Lozan Antlaşmasını Osmanlı devleti mi ,TC. mi imzaladı .Bu kısmı tam olarak anlayamadım .
cumhuriyet yalnızca bir biçimdir, hiç bir şekilde öz ü içermez.bu nedenle cumhuriyet tanımının içine: “halkın yönetimde söz sahibi olması, kendi kaderini belirler durumda olması, halk iradesinin gerçekleşmesini sağlayacak yönetim organlarının ve prosedürlerin varolması, velhasıl imtiyazlara ve dokunulmazlıklara yer olmayan, eşitlikçi, “ ‘herkesin olan/ herkesin eşit derecede sahip olduğu şey’”
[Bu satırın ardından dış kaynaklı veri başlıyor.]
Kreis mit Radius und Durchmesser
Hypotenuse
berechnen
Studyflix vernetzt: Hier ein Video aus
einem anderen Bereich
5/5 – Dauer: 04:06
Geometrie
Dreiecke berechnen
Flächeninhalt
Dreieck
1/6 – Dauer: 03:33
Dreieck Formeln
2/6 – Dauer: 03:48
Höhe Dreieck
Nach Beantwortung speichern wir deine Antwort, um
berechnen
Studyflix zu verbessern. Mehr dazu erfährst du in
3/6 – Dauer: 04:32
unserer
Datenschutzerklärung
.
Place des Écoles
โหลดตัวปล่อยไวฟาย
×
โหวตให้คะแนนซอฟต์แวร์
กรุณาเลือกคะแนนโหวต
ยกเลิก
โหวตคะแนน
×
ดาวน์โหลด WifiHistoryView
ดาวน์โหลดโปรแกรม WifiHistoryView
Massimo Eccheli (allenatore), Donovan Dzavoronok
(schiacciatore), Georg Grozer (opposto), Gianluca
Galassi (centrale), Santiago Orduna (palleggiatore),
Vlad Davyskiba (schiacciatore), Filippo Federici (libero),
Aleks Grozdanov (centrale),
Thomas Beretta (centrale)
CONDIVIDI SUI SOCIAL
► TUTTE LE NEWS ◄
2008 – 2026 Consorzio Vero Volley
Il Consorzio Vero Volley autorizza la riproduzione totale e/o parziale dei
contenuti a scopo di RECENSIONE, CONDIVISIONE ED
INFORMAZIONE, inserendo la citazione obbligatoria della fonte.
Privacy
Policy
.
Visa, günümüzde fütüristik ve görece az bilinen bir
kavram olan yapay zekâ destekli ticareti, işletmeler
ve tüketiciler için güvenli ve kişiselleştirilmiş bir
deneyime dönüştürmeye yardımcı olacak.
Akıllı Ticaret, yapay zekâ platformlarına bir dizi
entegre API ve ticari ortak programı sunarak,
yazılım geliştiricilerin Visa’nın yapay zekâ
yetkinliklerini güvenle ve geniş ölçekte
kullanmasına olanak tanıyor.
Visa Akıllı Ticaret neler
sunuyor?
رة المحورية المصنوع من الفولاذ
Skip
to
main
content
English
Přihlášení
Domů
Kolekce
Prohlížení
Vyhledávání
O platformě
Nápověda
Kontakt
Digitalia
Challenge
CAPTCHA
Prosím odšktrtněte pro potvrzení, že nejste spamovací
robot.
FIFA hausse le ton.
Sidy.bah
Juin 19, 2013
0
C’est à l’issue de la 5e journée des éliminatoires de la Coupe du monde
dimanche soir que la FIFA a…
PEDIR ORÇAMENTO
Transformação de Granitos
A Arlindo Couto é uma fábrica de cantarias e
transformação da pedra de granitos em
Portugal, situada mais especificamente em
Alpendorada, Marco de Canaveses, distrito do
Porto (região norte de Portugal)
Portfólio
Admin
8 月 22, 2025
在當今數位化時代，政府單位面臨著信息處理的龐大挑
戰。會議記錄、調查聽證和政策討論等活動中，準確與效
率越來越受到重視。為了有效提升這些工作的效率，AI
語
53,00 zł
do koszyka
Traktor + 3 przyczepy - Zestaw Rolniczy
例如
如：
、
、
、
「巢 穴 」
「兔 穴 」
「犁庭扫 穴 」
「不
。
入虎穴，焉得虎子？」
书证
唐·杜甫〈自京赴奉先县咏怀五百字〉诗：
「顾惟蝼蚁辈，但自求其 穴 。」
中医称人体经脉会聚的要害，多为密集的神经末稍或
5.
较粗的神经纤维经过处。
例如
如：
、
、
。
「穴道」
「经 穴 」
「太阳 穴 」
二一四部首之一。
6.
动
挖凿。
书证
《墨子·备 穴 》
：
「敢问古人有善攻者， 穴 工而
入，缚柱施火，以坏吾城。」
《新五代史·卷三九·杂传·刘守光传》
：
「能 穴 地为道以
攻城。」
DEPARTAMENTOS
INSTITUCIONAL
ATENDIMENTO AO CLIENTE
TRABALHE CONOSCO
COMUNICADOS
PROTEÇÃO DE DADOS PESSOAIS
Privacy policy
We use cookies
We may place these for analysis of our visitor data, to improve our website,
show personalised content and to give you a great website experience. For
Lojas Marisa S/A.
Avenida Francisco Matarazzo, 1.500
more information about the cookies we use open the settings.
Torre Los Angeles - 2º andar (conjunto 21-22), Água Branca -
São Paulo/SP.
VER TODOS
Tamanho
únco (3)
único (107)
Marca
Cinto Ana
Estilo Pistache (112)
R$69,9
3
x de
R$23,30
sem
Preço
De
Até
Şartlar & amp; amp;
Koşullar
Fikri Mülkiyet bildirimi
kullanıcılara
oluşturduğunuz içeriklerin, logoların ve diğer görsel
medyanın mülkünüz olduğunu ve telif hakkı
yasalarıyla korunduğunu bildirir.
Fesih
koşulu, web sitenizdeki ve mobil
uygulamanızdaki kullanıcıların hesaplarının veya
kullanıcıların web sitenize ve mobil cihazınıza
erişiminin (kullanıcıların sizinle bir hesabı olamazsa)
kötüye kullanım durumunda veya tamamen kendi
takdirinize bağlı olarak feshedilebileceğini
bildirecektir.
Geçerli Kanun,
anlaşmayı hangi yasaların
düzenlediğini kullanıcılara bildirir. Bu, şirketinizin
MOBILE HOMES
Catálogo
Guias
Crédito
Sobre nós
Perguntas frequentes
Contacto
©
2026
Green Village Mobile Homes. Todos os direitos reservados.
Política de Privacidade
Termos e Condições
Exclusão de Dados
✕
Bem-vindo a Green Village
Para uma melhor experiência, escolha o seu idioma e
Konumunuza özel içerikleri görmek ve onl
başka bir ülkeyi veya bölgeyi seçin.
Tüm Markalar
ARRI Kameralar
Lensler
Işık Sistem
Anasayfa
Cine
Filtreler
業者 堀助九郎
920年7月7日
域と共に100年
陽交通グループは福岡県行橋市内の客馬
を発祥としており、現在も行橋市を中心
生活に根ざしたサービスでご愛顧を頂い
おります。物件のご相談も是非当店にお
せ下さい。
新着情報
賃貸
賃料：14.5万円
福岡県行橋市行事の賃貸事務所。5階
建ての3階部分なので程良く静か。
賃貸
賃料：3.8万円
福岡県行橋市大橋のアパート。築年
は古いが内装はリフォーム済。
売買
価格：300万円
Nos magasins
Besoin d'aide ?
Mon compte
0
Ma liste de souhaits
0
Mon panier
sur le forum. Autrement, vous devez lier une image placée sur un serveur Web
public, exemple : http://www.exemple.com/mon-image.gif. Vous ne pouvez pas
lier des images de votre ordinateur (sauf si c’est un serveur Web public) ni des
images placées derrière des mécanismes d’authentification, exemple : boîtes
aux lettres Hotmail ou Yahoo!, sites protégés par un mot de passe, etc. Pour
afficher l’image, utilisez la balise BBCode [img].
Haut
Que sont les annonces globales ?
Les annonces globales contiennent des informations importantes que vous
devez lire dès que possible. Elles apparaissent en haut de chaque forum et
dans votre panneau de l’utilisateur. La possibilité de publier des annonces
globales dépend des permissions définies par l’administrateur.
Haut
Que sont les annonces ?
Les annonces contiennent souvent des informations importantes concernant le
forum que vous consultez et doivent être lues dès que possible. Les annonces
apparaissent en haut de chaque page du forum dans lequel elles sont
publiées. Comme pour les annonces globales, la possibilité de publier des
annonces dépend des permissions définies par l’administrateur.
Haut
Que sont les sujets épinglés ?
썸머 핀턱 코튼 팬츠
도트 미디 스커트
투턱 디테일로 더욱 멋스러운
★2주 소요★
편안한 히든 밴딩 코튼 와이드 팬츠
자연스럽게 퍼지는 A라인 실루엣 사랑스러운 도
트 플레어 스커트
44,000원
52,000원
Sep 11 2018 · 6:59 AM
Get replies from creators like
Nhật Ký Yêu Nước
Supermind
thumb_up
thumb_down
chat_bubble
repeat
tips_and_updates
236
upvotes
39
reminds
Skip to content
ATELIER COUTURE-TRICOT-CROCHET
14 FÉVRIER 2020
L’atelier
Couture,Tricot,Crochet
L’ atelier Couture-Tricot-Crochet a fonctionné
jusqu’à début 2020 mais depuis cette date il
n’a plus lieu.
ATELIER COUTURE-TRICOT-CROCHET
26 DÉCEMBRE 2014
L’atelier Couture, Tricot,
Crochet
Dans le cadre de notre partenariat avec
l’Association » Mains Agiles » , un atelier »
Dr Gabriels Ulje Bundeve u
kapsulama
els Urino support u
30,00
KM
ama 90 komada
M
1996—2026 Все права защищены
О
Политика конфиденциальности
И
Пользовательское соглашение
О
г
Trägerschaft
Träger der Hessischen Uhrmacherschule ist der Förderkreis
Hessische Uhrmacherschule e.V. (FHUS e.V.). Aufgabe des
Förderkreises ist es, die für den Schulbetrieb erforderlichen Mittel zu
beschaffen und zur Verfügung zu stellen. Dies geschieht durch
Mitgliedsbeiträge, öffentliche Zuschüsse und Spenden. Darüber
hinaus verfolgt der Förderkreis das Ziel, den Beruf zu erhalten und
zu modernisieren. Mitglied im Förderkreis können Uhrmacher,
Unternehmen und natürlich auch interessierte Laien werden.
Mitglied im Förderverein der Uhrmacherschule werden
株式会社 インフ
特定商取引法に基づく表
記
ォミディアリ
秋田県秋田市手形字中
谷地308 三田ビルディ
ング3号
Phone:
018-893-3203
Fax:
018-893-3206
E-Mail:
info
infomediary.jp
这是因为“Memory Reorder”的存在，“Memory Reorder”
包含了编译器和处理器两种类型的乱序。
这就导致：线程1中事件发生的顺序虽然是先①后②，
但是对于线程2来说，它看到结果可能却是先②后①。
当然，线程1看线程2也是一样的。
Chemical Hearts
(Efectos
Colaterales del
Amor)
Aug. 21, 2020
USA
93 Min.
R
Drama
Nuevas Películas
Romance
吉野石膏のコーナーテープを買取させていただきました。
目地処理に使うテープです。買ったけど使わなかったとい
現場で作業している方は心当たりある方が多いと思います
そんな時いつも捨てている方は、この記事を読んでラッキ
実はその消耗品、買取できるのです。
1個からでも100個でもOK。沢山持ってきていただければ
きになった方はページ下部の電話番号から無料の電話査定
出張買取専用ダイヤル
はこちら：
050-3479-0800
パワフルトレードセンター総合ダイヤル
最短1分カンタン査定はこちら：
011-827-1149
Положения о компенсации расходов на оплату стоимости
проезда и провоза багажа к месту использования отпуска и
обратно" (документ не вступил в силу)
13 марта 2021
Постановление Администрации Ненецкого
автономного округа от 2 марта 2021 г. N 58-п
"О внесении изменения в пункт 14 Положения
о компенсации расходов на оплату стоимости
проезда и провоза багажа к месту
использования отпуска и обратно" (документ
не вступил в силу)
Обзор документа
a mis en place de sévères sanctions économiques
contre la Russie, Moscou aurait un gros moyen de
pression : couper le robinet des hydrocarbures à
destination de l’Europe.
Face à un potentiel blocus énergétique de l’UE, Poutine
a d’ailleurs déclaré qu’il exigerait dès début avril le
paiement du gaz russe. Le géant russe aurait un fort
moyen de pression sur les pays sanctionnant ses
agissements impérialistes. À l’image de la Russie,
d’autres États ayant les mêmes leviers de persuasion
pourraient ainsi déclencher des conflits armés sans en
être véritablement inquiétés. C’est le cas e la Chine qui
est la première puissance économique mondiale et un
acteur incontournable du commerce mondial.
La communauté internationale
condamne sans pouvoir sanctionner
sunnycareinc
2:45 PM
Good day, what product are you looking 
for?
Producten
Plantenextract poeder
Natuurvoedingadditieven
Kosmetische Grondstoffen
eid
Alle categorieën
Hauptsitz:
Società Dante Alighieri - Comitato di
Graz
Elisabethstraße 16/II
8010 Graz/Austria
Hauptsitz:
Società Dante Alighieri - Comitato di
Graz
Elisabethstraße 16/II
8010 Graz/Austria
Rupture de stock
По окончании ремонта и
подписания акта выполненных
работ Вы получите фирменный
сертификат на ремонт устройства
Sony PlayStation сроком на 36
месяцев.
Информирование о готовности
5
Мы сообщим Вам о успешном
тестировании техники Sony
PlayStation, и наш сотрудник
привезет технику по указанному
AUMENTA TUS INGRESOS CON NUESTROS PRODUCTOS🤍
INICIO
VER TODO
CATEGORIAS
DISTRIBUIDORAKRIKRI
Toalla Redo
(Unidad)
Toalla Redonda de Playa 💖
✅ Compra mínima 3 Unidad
gibi öz e ait nitelikleri sokamazsınız, sokarsanız da burjuva anlamda eşitlikten,halkın iradesinden sözetmiş olursunuz ki, en büyük eşitsizlik zaten burjuvazinin iktidarıdır, halka rağmen halka karşı bir diktatörlüktür.
cumhuriyetin,karşılaştırılabileceği yönetim biçimleri, mutlakiyet,ve meşrutiyettir,ve bunlarda biçimsel ve şeklidirler.